─── EXTRACTED TEXT ───
Exotic Cores with and without Dark-Matter Admixtures in Compact Stars

Abstract

We parameterize the core of compact spherical star configurations by a mass ($m_x$) and a radius ($r_x$) and study the resulting admissible areas in the total-mass–total-radius plane. The employed fiducial equation-of-state models of the corona at radii $r>r_x$ and pressures $p\le p_x$ with $p(r=r_x)=p_x$ are that of constant sound velocity and a proxy of DY$\mathsf{\Delta }$ DD-ME2 provided by Buchdahl’s exactly solvable ansatz. The core ($r<r_x$) may contain any type of material, e.g., Standard-Model matter with unspecified equation of state or/and an unspecified Dark-Matter admixture. Employing a toy model for the cool equation of state with first-order phase transition, we also discuss the mass-radius relation of compact stars with an admixture of Dark Matter in a Mirror-World scenario.

1. Introduction

The advent of detecting gravitational waves from merging neutron stars, the related multi-messenger astrophysics [1,2,3,4,5,6,7,8] and the improving mass-radius determinations of neutron stars, in particular by NICER data [9,10,11], stimulated a wealth of activities. Besides mass and radius, moments of inertia and tidal deformabilities become experimentally accessible and can be confronted with theoretical models [1,12,13,14,15,16,17,18]. The baseline of the latter ones is provided by non-rotating, spherically symmetric cold dense matter configurations. The sequence of white dwarfs (first island of stability) and neutron stars (second island of stability) and—possibly [19]—a third island of stability [20,21,22] thereby shows up when moving to more compact objects, with details depending sensitively on the actual equation of state (EoS). The quest for a fourth island has been addressed too [23,24]. Here, “stability” means the damping of radial disturbances. Since the radii of configurations of the second (neutron stars) and third (hypothetical quark/hybrid stars [25,26,27]) islands are very similar, the notion of twin stars [28,29] has been coined for equal-mass configurations; “masquerade” was another related term [30].

The standard modeling of such static compact star configurations is based on the Tolman–Oppenheimer–Volkov (TOV) equations

$$\begin{array}{ccc}\hfill \frac{dp}{dr}& =& -G_N\frac{(e+p)(m+4\pi p{r}^3)}{r^2(1-\frac{2G_{N}m}{r})},\hfill \end{array}$$

(1)

$$\begin{array}{ccc}\hfill \frac{dm}{dr}& =& 4\pi e{r}^2,\hfill \end{array}$$

(2)
───
Pick up the text on exotic cores in compact stars after equation (2) and continue it in the same style.
─── INFORMATION GIVEN ───
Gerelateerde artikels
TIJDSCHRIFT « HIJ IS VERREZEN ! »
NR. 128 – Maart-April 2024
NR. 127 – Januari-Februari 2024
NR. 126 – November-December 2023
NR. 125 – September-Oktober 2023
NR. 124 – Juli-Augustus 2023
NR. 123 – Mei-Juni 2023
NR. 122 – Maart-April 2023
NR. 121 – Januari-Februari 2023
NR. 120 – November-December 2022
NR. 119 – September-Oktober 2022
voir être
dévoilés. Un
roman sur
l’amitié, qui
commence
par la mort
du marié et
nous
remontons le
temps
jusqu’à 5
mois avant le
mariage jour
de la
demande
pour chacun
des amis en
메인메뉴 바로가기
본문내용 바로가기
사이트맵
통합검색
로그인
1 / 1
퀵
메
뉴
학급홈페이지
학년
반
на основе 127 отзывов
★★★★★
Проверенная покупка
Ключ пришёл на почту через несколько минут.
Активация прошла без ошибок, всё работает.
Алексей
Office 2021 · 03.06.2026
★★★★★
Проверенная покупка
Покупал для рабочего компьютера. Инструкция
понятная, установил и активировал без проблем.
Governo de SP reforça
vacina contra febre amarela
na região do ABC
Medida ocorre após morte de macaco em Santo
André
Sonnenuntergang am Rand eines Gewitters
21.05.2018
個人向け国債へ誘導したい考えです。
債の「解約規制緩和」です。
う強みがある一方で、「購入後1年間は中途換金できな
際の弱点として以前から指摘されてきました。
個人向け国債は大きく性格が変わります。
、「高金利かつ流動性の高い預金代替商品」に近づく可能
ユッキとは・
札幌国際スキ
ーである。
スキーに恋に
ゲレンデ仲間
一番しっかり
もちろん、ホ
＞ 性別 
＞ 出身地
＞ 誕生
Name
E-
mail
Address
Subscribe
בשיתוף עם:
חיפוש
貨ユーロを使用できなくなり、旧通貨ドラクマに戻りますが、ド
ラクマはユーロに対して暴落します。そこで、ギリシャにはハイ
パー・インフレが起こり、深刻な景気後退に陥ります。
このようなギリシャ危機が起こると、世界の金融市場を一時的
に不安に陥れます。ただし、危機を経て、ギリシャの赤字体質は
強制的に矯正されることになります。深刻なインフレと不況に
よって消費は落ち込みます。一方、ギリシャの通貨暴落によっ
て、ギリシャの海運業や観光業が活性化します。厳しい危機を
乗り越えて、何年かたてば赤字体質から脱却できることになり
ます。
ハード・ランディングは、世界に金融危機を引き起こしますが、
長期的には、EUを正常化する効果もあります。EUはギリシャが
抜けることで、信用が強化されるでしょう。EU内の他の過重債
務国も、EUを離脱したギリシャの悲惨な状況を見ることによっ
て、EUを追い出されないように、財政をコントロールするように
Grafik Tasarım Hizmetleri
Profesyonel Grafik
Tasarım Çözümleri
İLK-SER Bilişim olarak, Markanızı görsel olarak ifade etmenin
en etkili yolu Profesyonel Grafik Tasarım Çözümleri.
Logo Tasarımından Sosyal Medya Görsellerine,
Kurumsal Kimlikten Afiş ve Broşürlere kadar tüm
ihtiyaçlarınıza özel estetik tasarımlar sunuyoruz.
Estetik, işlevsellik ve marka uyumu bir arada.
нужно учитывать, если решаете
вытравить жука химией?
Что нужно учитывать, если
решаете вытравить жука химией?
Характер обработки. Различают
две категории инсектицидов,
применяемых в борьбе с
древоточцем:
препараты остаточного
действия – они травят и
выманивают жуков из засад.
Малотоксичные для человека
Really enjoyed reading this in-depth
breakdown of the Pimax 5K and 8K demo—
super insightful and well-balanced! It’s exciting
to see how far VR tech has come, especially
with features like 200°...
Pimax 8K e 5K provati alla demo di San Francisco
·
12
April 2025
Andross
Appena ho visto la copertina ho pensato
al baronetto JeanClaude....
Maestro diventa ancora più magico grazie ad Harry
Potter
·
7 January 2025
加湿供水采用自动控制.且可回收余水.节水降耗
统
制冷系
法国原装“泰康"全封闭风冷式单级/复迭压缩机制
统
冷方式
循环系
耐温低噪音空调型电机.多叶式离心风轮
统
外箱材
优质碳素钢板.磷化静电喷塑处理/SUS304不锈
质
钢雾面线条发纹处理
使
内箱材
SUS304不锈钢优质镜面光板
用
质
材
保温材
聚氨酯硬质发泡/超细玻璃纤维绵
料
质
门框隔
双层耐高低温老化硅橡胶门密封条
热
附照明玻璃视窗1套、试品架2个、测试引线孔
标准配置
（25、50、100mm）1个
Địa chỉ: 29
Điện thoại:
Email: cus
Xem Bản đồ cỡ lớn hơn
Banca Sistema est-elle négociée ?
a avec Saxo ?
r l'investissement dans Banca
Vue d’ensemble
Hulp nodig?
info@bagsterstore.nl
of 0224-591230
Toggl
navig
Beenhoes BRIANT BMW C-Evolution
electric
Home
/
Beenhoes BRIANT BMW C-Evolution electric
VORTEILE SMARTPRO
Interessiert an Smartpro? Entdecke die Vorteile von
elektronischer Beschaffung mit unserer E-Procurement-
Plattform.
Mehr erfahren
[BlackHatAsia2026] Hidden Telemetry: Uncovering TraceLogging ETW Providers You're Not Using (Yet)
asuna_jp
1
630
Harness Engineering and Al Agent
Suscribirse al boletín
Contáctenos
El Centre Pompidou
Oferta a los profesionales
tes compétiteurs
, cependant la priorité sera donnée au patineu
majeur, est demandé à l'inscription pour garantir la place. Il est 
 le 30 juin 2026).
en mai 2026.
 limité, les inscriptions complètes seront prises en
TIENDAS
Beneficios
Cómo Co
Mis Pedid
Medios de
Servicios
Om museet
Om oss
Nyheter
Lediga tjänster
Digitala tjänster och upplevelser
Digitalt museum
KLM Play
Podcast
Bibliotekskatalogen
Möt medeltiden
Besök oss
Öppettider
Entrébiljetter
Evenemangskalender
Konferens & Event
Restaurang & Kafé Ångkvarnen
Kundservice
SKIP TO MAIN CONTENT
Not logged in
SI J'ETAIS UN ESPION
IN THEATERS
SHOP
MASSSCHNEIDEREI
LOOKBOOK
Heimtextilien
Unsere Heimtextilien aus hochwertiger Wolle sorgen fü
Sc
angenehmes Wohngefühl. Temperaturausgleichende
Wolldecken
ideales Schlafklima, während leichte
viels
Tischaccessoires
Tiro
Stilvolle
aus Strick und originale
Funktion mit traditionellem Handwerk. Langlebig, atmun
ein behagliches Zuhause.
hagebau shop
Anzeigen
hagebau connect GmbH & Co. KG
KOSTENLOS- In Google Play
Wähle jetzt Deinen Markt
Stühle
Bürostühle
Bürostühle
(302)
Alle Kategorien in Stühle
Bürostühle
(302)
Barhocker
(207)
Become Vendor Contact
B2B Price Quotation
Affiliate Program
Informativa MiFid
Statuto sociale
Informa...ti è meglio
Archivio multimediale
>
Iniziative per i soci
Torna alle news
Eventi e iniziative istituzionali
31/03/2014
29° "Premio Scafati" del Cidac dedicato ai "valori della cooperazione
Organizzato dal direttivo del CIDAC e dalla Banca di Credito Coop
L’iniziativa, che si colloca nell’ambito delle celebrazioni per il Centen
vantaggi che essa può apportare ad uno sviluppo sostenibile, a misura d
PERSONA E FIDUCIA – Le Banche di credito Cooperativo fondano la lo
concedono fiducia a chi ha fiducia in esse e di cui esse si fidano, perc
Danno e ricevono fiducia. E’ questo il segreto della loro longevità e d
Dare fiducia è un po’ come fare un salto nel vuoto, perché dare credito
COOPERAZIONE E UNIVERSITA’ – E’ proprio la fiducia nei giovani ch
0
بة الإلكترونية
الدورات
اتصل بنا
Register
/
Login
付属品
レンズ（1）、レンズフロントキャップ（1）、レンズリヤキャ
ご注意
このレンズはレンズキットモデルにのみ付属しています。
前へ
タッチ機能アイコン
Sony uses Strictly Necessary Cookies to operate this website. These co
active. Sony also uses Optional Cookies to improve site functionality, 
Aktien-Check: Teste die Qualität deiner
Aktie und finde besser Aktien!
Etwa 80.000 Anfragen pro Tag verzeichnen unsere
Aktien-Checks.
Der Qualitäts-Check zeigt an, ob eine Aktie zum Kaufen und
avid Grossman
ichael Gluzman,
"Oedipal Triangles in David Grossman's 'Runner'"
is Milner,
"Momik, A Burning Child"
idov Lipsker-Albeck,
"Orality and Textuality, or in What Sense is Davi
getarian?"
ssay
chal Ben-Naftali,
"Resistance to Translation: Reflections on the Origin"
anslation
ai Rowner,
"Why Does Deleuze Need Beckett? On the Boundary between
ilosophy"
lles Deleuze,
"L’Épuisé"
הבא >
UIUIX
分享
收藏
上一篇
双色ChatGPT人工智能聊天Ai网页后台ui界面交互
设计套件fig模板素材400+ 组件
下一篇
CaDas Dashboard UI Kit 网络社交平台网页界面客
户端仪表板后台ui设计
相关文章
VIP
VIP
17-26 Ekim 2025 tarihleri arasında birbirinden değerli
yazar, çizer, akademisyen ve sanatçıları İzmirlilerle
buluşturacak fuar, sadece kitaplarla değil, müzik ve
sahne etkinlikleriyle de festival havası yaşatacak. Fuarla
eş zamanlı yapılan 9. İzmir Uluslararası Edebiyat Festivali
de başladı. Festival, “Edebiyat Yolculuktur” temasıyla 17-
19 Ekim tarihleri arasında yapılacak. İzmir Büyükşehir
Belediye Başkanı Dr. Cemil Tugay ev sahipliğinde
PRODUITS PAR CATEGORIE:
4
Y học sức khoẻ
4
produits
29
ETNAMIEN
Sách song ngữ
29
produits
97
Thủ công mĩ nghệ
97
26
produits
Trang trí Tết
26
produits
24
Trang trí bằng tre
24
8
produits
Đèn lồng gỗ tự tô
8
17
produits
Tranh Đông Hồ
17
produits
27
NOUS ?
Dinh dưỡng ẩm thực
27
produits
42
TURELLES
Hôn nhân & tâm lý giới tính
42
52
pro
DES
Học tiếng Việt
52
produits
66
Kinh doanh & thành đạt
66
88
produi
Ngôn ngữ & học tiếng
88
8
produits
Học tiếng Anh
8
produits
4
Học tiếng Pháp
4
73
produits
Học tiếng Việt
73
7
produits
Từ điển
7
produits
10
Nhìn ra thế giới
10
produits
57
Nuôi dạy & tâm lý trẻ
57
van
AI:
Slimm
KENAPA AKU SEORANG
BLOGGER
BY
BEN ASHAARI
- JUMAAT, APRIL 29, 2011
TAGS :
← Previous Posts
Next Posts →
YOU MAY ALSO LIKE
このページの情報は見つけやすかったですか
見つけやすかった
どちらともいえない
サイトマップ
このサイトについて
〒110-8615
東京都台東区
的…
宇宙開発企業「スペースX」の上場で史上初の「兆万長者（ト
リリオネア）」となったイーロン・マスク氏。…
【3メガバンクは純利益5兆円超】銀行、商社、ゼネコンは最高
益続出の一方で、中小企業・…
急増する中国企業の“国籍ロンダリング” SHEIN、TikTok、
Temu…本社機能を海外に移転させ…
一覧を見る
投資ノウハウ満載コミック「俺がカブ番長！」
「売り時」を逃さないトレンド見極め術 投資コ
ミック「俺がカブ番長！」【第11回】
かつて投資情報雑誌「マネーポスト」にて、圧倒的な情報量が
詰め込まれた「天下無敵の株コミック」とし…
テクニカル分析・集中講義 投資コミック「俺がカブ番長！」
───
*ANSWER SPACE*.
emerging from the energy–momentum tensor of a perfect isotropical fluid and spherical symmetry of space–time and matter as well, within the framework of Einstein gravity without a cosmological term. Newton’s constant is denoted by $G_N$, natural units with $c=1$ are used, unless relating mass and length and energy density, for which $\hslash c$ is needed. Given a unique relationship of pressure p and energy density e as equation of state (EoS) $e\left(p\right)$, in particular at zero temperature, the TOV equations are integrated with boundary conditions $p\left(0\right)=p_c$ and $m\left(0\right)=0$ (implying $p\left(r\right)=p_c-\mathcal{O}\left(r^2\right)$ and $m\left(r\right)=0+\mathcal{O}\left(r^3\right)$ at small radii r), and $p\left(R\right)=0$ and $m\left(R\right)=M$ with R as circumferential radius and M as gravitational mass (acting as a parameter in the external (vacuum) Schwarzschild solution at $r>R$). The quantity $p_c$ is the central pressure. The solutions $R\left(p_c\right)$ and $M\left(p_c\right)$ provide the mass-radius relation in parametric form $M\left(R\right)$.

A great deal of effort is presently focused on the EoS at supra-nuclear densities [31]. Figure 1 in [32] exhibits the currently admitted uncertainty: up to a factor of ten in pressure as a function of energy density. At asymptotically large energy-density, perturbative QCD constrains the EoS, though it is just the non-asymptotic supra-nuclear density region which crucially determines whether twin stars may exist or quark-matter cores appear in neutron stars. Accordingly, one can fill this gap with a big number of test EoSs to scan through the possibly resulting mass–radius curves; see [33,34,35,36]. However, the option that neutron stars can accommodate Dark Matter (or other exotic material) [37,38,39,40] obscures the safe theoretical modeling of a reliable mass–radius relation in such a manner. Of course, inverting the posed problem with sufficiently precise data of masses and radii as input offers a promising avenue towards determining the EoS [33,41,42,43,44,45,46].

Here, we pursue another perspective: we parameterize the supra-nuclear core by a radius $r_x$ and the included mass $m_x$ and integrate the above TOV equations only in the corona, i.e., from pressure $p_x$ to the surface, where $p=0$. This yields the total mass $M(r_x,m_x;p_x)$ and the total radius $R(r_x,m_x;p_x)$ by assuming that the corona EoS $e\left(p\right)$ is reliably known at $p\le p_x$. (Our notion “corona” could be substituted by “mantel” or “crust” or “envelope". It refers to the complete part of the compact star outside the core, $r_x\le r\le R$.) Clearly, without knowledge of the matter composition at $p>p_x$ (may it be Standard-Model matter with uncertain EoS or may it contain a Dark-Matter admixture, for instance, or monopoles or some other type of “exotic” matter) one does not get a simple mass–radius relation by such procedure, but admissible area(s) over the mass–radius plane, depending on the core parameters $r_x$ and $m_x$. This is the price of avoiding a special model of the core matter composition.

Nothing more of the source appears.